JOHANNESBURG (miningweekly.com) – Green hydrogen, when earlier identified as a necessary clean energy source to help the world achieve net-zero emissions in the coming decades, was higher up the cost curve than fossil fuels.
Now that has changed with this week’s Financial Times Hydrogen Summit emphasising that green hydrogen’s competitive price position, brought about by rising fossil fuel prices, is, if anything, on the way to being further entrenched.
Green hydrogen protagonists are pointing out that the system's very low input costs more than cancel out all its inefficiencies.
Envisaged is that renewables will create competitive hydrogen derivatives that can be transported, stored and used very competitively.
The system envisaged is that every time its renewable power prices drop to multi-hour low levels on low demand, excess power will be used to produce hydrogen and to store it, and every time prices rise on higher demand, it will justify the energy inefficiency of reconverting the hydrogen into power. Trading in that band would take care of electrolyser and fuel cell inefficiencies, which are in the meantime on their way to being considerably reduced.
This scenario was illustrated convincingly by TES CEO Marco Alverà, who is the former CEO of Snam, in conversation with Financial Times natural resources editor Neil Hume during this week’s FT Hydrogen Summit, covered by Mining Weekly.
Alverà expressed the view that the European Union’s ambitious target of having 20 million tonnes a year of available green hydrogen by 2030 – ten domestically and ten imported – is achievable.

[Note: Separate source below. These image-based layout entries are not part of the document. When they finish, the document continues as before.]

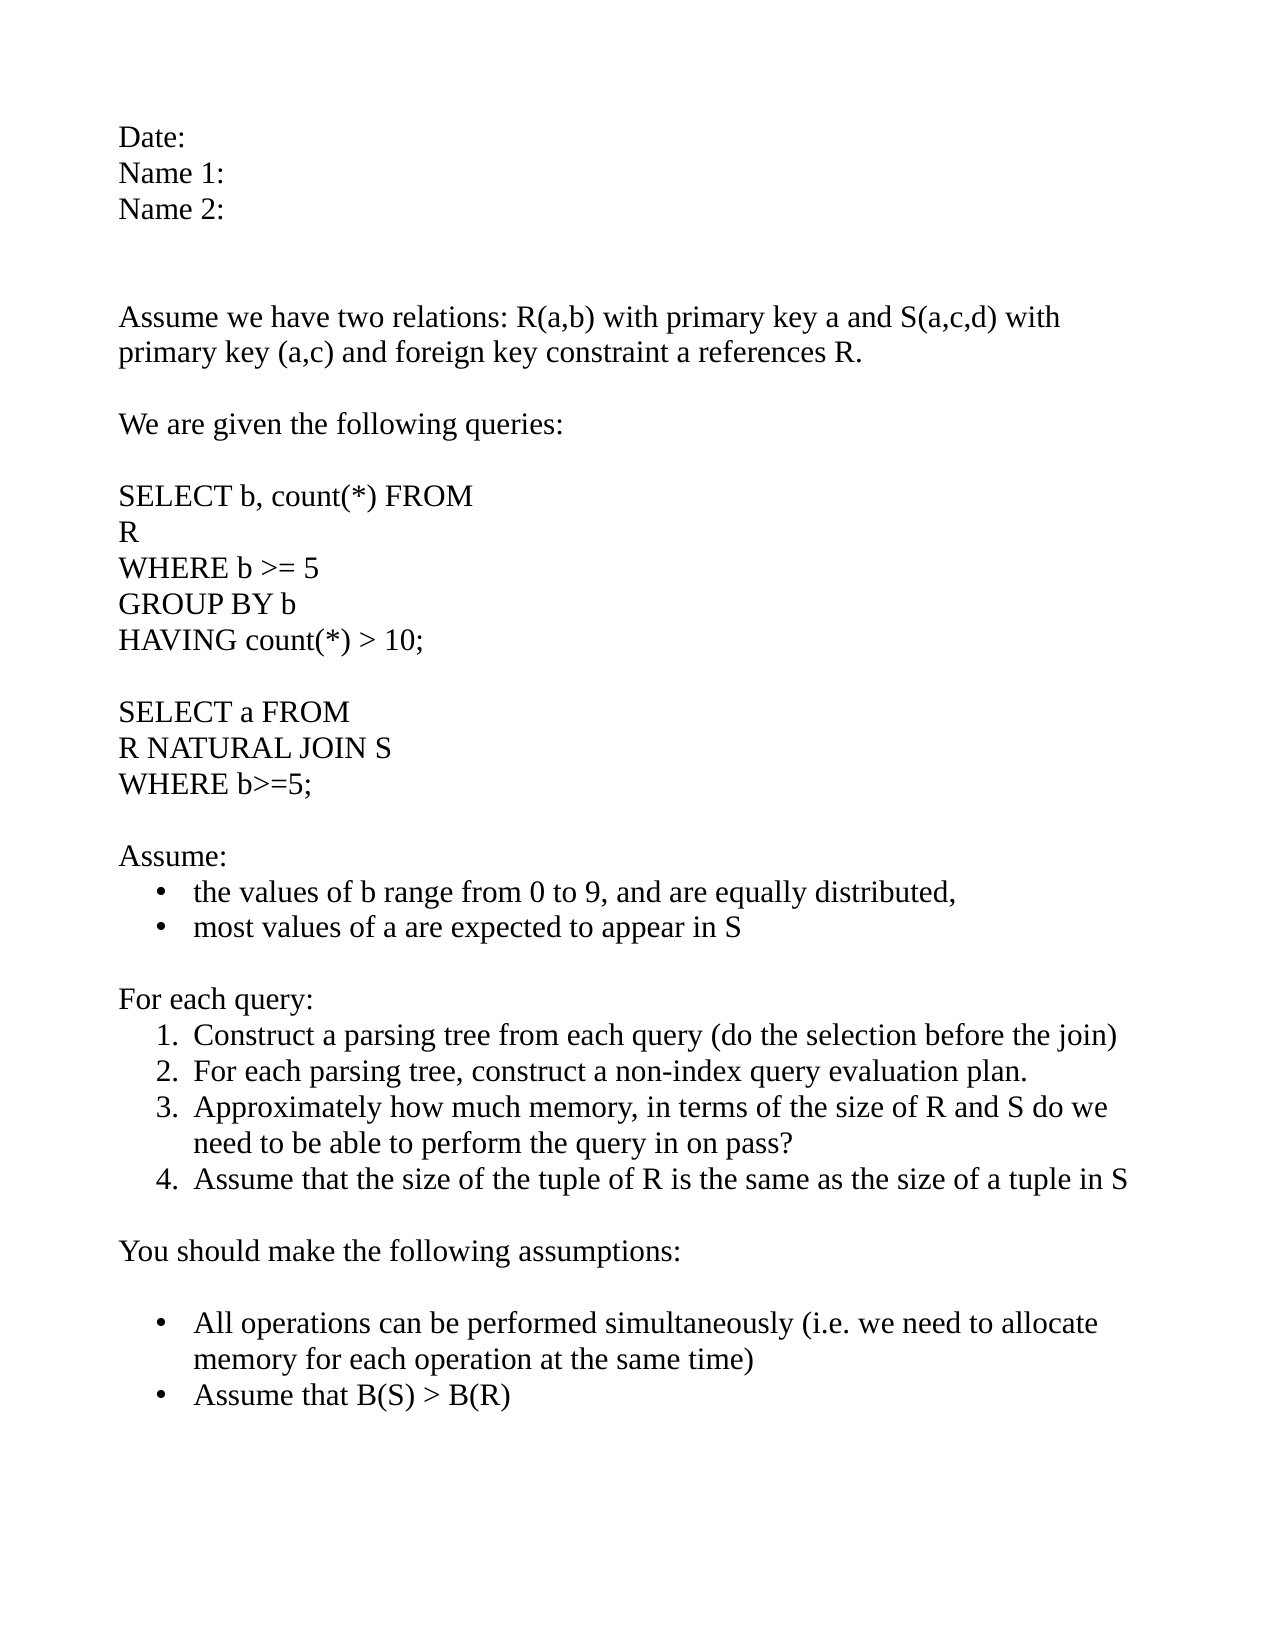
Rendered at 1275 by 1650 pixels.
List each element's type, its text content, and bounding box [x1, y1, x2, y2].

text For each query: [118, 981, 1157, 1017]
list Approximately how much memory, in terms of the size of R and S do we need to be able to perform the query in on pass? [156, 1088, 1157, 1160]
text Date: [118, 118, 1157, 154]
list most values of a are expected to appear in S [156, 909, 1157, 945]
list Assume that B(S) > B(R) [156, 1376, 1157, 1412]
list Construct a parsing tree from each query (do the selection before the join) [156, 1017, 1157, 1052]
text SELECT a FROM [118, 693, 1157, 729]
text R [118, 513, 1157, 549]
list the values of b range from 0 to 9, and are equally distributed, [156, 873, 1157, 909]
text HAVING count(*) > 10; [118, 621, 1157, 657]
text Assume: [118, 837, 1157, 873]
list All operations can be performed simultaneously (i.e. we need to allocate memory for each operation at the same time) [156, 1304, 1157, 1376]
text R NATURAL JOIN S [118, 729, 1157, 765]
text We are given the following queries: [118, 406, 1157, 442]
text You should make the following assumptions: [118, 1232, 1157, 1268]
text GROUP BY b [118, 585, 1157, 621]
text Assume we have two relations: R(a,b) with primary key a and S(a,c,d) with primary key (a,c) and foreign key constraint a references R. [118, 298, 1157, 370]
list Assume that the size of the tuple of R is the same as the size of a tuple in S [156, 1160, 1157, 1196]
text Name 2: [118, 190, 1157, 226]
text SELECT b, count(*) FROM [118, 477, 1157, 513]
text WHERE b >= 5 [118, 549, 1157, 585]
text Name 1: [118, 154, 1157, 190]
list For each parsing tree, construct a non-index query evaluation plan. [156, 1052, 1157, 1088]
text WHERE b>=5; [118, 765, 1157, 801]
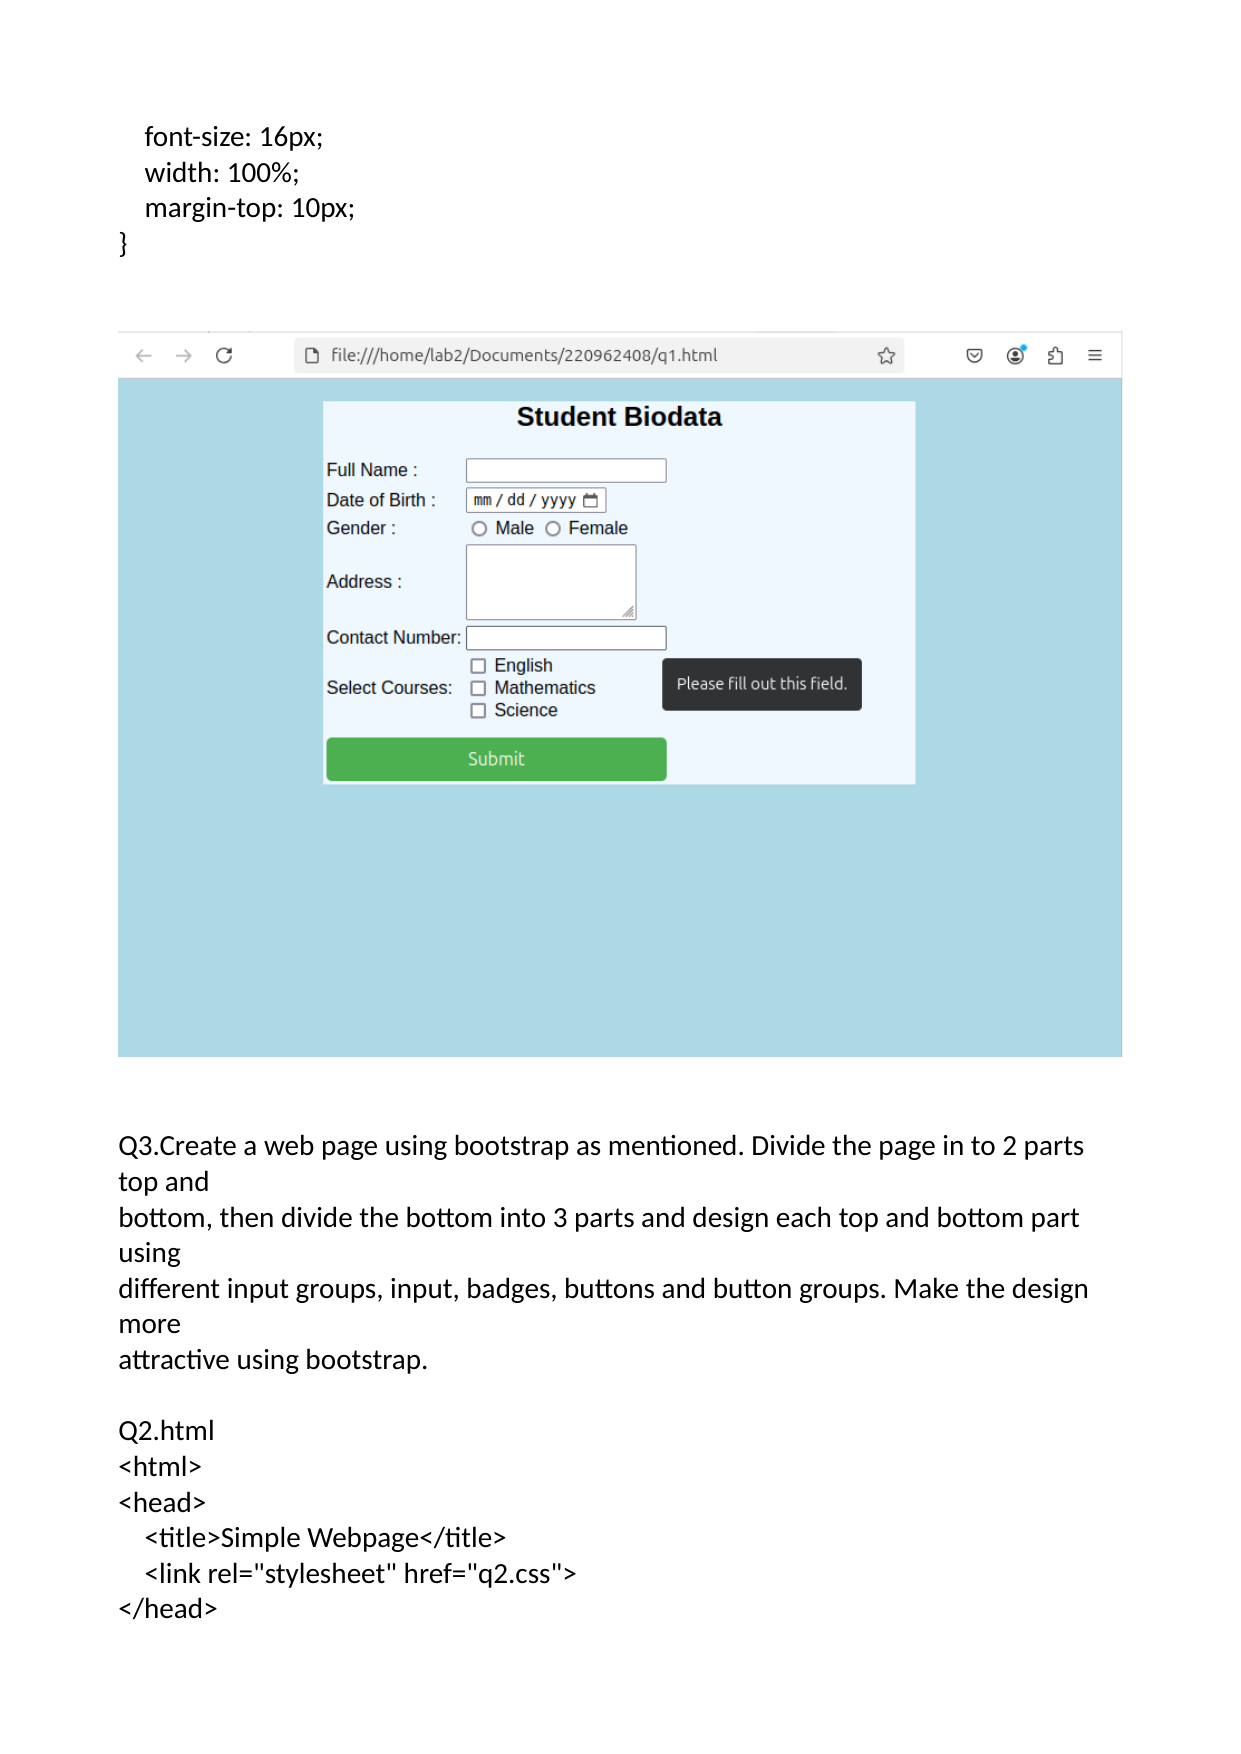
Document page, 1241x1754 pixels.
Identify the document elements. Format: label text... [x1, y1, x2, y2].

text attractive using bootstrap. [118, 1341, 1122, 1377]
text different input groups, input, badges, buttons and button groups. Make the design more [118, 1270, 1122, 1341]
text } [118, 225, 1122, 261]
text bottom, then divide the bottom into 3 parts and design each top and bottom part using [118, 1199, 1122, 1270]
text <head> [118, 1484, 1122, 1519]
text font-size: 16px; [118, 118, 1122, 154]
text <title>Simple Webpage</title> [118, 1519, 1122, 1555]
text Q2.html [118, 1412, 1122, 1448]
picture [118, 331, 1123, 1057]
text <html> [118, 1448, 1122, 1484]
text </head> [118, 1591, 1122, 1626]
text <link rel="stylesheet" href="q2.css"> [118, 1555, 1122, 1591]
text Q3.Create a web page using bootstrap as mentioned. Divide the page in to 2 parts top and [118, 1127, 1122, 1199]
text width: 100%; [118, 154, 1122, 189]
text margin-top: 10px; [118, 189, 1122, 225]
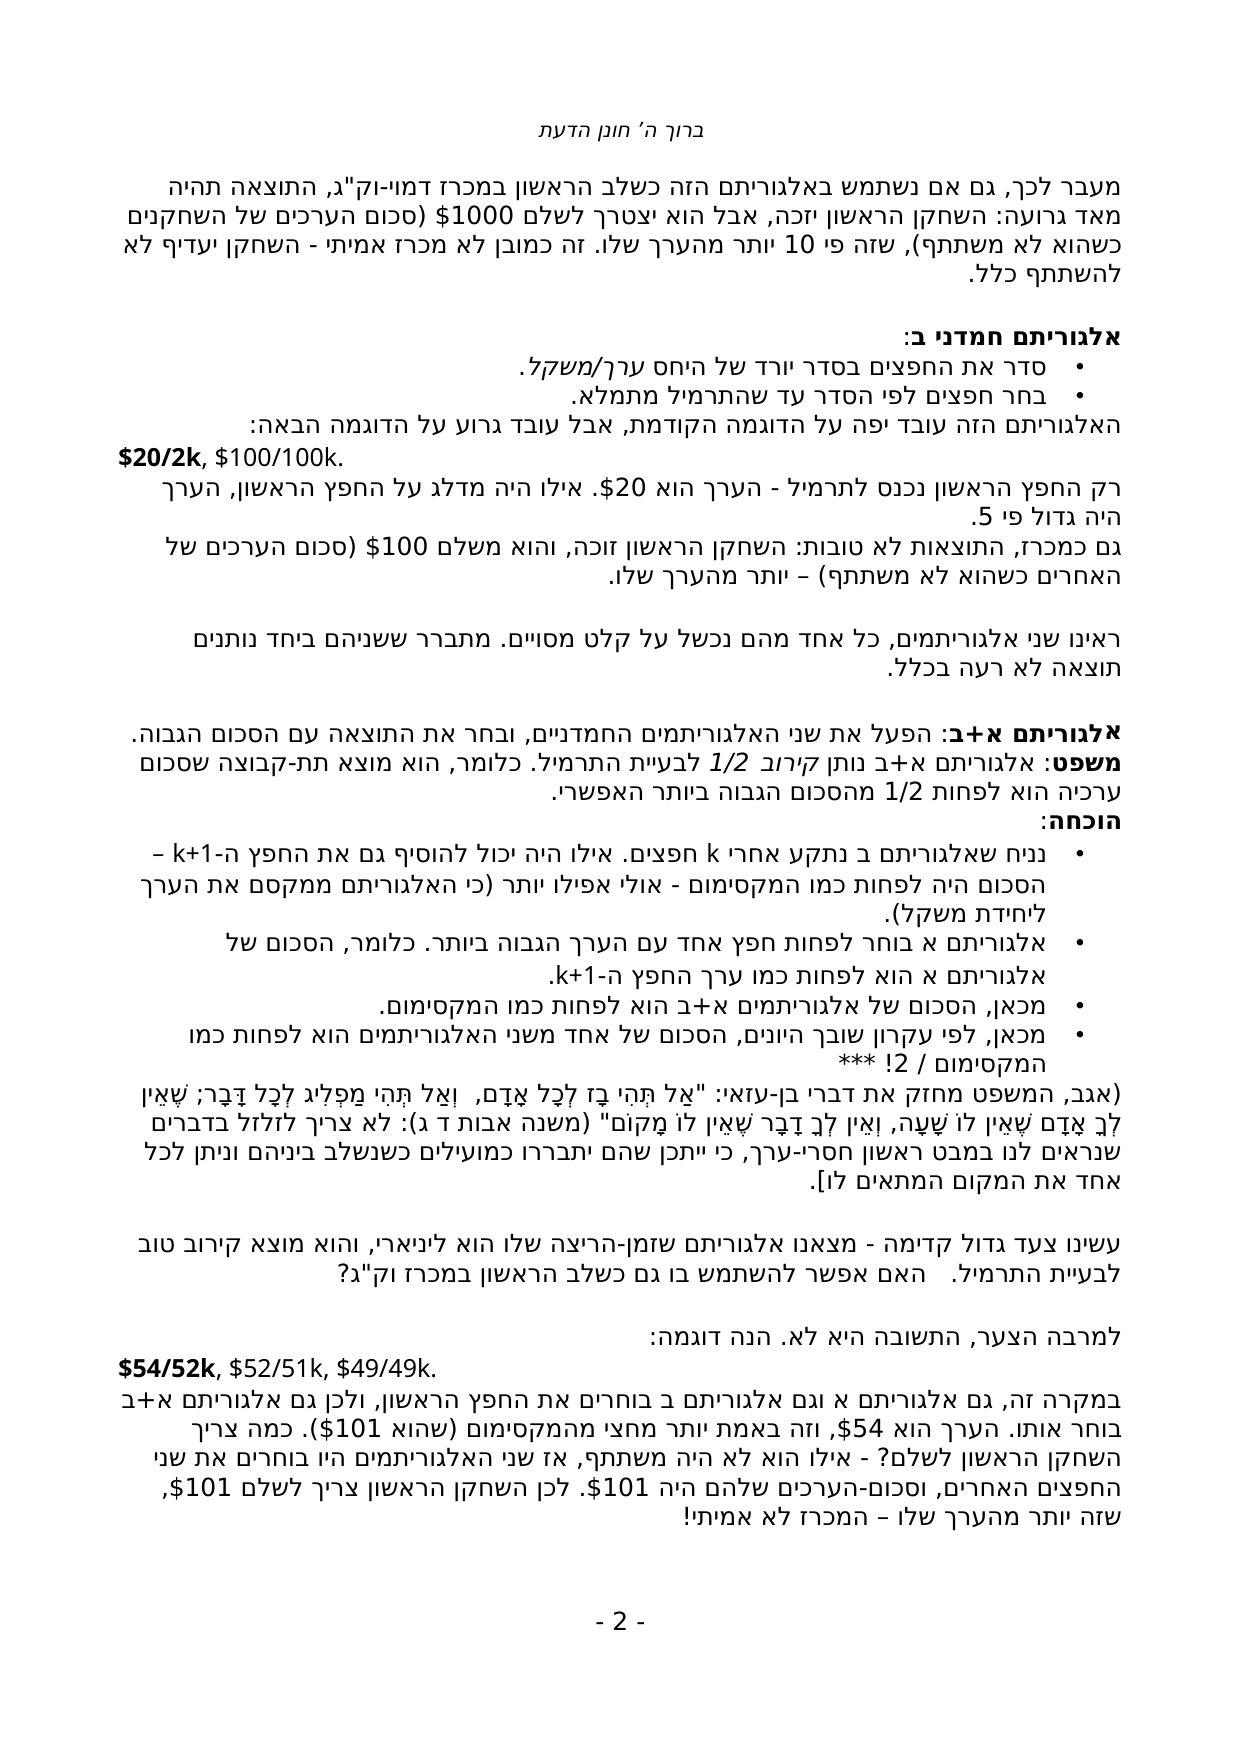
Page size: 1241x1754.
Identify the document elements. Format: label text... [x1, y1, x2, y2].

list מכאן, לפי עקרון שובך היונים, הסכום של אחד משני האלגוריתמים הוא לפחות כמו המקסימום / 2! *** [118, 1021, 1084, 1079]
text אלגוריתם א+ב: הפעל את שני האלגוריתמים החמדניים, ובחר את התוצאה עם הסכום הגבוה. [118, 716, 1122, 748]
text במקרה זה, גם אלגוריתם א וגם אלגוריתם ב בוחרים את החפץ הראשון, ולכן גם אלגוריתם א+ב בוחר אותו. הערך הוא $54, וזה באמת יותר מחצי מהמקסימום (שהוא $101). כמה צריך השחקן הראשון לשלם? - אילו הוא לא היה משתתף, אז שני האלגוריתמים היו בוחרים את שני החפצים האחרים, וסכום-הערכים שלהם היה $101. לכן השחקן הראשון צריך לשלם $101, שזה יותר מהערך שלו – המכרז לא אמיתי! [118, 1385, 1122, 1531]
list אלגוריתם א בוחר לפחות חפץ אחד עם הערך הגבוה ביותר. כלומר, הסכום של אלגוריתם א הוא לפחות כמו ערך החפץ ה-k+1. [118, 928, 1084, 991]
text רק החפץ הראשון נכנס לתרמיל - הערך הוא $20. אילו היה מדלג על החפץ הראשון, הערך היה גדול פי 5. [118, 473, 1122, 532]
text עשינו צעד גדול קדימה - מצאנו אלגוריתם שזמן-הריצה שלו הוא ליניארי, והוא מוצא קירוב טוב לבעיית התרמיל. האם אפשר להשתמש בו גם כשלב הראשון במכרז וק"ג? [118, 1229, 1122, 1288]
text האלגוריתם הזה עובד יפה על הדוגמה הקודמת, אבל עובד גרוע על הדוגמה הבאה: [118, 410, 1122, 439]
text הוכחה: [118, 807, 1122, 836]
text גם כמכרז, התוצאות לא טובות: השחקן הראשון זוכה, והוא משלם $100 (סכום הערכים של האחרים כשהוא לא משתתף) – יותר מהערך שלו. [118, 532, 1122, 590]
text (אגב, המשפט מחזק את דברי בן-עזאי: "אַל תְּהִי בָז לְכָל אָדָם, וְאַל תְּהִי מַפְלִיג לְכָל דָּבָר; שֶׁאֵין לְךָ אָדָם שֶׁאֵין לוֹ שָׁעָה, וְאֵין לְךָ דָבָר שֶׁאֵין לוֹ מָקוֹם" (משנה אבות ד ג): לא צריך לזלזל בדברים שנראים לנו במבט ראשון חסרי-ערך, כי ייתכן שהם יתבררו כמועילים כשנשלב ביניהם וניתן לכל אחד את המקום המתאים לו]. [118, 1079, 1122, 1196]
text אלגוריתם חמדני ב: [118, 323, 1122, 352]
list סדר את החפצים בסדר יורד של היחס ערך/משקל. [118, 352, 1084, 381]
text ראינו שני אלגוריתמים, כל אחד מהם נכשל על קלט מסויים. מתברר ששניהם ביחד נותנים תוצאה לא רעה בכלל. [118, 624, 1122, 682]
text למרבה הצער, התשובה היא לא. הנה דוגמה: [118, 1322, 1122, 1351]
list נניח שאלגוריתם ב נתקע אחרי k חפצים. אילו היה יכול להוסיף גם את החפץ ה-k+1 – הסכום היה לפחות כמו המקסימום - אולי אפילו יותר (כי האלגוריתם ממקסם את הערך ליחידת משקל). [118, 836, 1084, 928]
list מכאן, הסכום של אלגוריתמים א+ב הוא לפחות כמו המקסימום. [118, 991, 1084, 1021]
text מעבר לכך, גם אם נשתמש באלגוריתם הזה כשלב הראשון במכרז דמוי-וק"ג, התוצאה תהיה מאד גרועה: השחקן הראשון יזכה, אבל הוא יצטרך לשלם $1000 (סכום הערכים של השחקנים כשהוא לא משתתף), שזה פי 10 יותר מהערך שלו. זה כמובן לא מכרז אמיתי - השחקן יעדיף לא להשתתף כלל. [118, 172, 1122, 288]
text $20/2k, $100/100k. [118, 439, 1122, 473]
text $54/52k, $52/51k, $49/49k. [118, 1351, 1122, 1385]
list בחר חפצים לפי הסדר עד שהתרמיל מתמלא. [118, 381, 1084, 410]
text משפט: אלגוריתם א+ב נותן קירוב 1/2 לבעיית התרמיל. כלומר, הוא מוצא תת-קבוצה שסכום ערכיה הוא לפחות 1/2 מהסכום הגבוה ביותר האפשרי. [118, 748, 1122, 807]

“The sun is there, the steel is available, the engineering talent is available. We just need to put the dots on the i’s and get these projects compressed and into execution mode,” Alverà said, provided companies go forth with projects such as the one announced this week by bp.
bp is to lead and operate one of the world's largest renewables and green hydrogen energy hubs based in Western Australia.
“We need dozens of these big flagship projects,” Alverà emphasised.
If such projects went ahead, then Europe’s targets would not only be achievable, but they would set the trajectory for the rest of the world.
That would be so because the world would discover that green hydrogen could allay concerns about security of supply, inflation-hit high prices as well as globally visible climate change.
“We can address the three together by delivering some of these projects,” said Alverà.
“Produce electrons, use these electrons to produce hydrogen, merge that hydrogen with CO2 to produce synthetic methane and then we have a completely renewable product that’s based on electrons. It’s cheaper, it’s cleaner, it’s safer. We can make it wherever we have sun, so it’s a no-brainer. We just need to get out of the inertia of a business as usual mode and just get going with these projects,” he added.
Later Fortescue executive chairperson Andrew Forrest told the conference that he was particularly excited about wind power owing to wind towers being engineered with 80% less steel, less concrete, and no moving parts in the generator. In addition, solar panels were being reimagined.
“It’s a different world, it's a wonderful world, it’s a world that's opened a door to a pollution-free world, perhaps not for us, but if we work hard, for our kids, and that’s worth it,” Forrest said.